In finance, leverage (or gearing) is using given resources in such a way that the potential positive or negative outcome is magnified. It generally refers to using borrowed funds, or debt, so as to attempt to increase the returns.
Options generally cost a fraction of a share price, but increase (and decrease) and a higher percentage to the stock price movement. There are many other factors involved with leverage in options, which are explained throughout this document.
Earning Extra Income
Writing options against shares you already own or plan to purchase can be one of the simplest and most rewarding strategies.
• Writing options against shares you already own
• Writing options at the same time as buying shares
• Writing options to sell your shares above the current market price
Protecting the value of your shares
This strategy can be useful if you are a shareholder in a particular company and are concerned about a short-term fall in the value of the shares. Without using options you can either watch the value of your shares fall, or you could sell them.
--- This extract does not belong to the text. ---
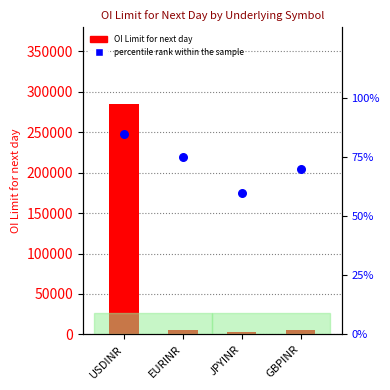

What are all the series names shown in the legend?

OI Limit for next day, percentile rank within the sample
Using options could give you some protection from this decline.
Writing call options to give you downside protection
Take (purchase) put options
Capitalizing on share price movements without having to purchase shares
You can profit from a movement, either up or down, in the underlying shares without having to trade the underlying shares themselves.
Take (buy) calls when expecting the market to rise
Take (buy) puts when expecting the market to fall
Using options gives you time to decide
Taking a call option can give you time to decide if you want to buy the shares. You pay the premium, which is only a faction of the price of the underlying shares. The option then locks in a buying price for the shares if you decide to exercise. You then have until the Expiry Date of the option to decide if you want to buy the underlying shares.
Put options can work in a similar fashion. By taking a put option you can lock in a selling price for shares you already own and then wait until the Expiry Date to see if it is worthwhile exercising the option and selling your shares. Otherwise, you can let the option lapse and continue to hold your shares.
In both cases, the most you can lose is the premium you have paid to purchase the option in the first place.
Index options let you trade all the stocks in an index with just 1 trade
By using call and put options over an index, you can trade a view on the general direction of the market, or hedge a portfolio with just 1 trade. If you are bullish on the market but don’t know what stock to buy or which sector of the market will rise, you can buy a call option over the whole index. This means you don’t have to choose a particular stock to invest in, you can just take a view on the direction of the broad stockmarket. If the level of the index rises the value of the call options will rise, just as for call options over individual shares.
Other strategies
Options can allow you to construct strategies that allow you to take advantage of many market situations. These can be quite complex and involve varying levels of risk. What this allows the trader/investor to do is benefit from market conditions where there is a lack of direction, or when markets are falling.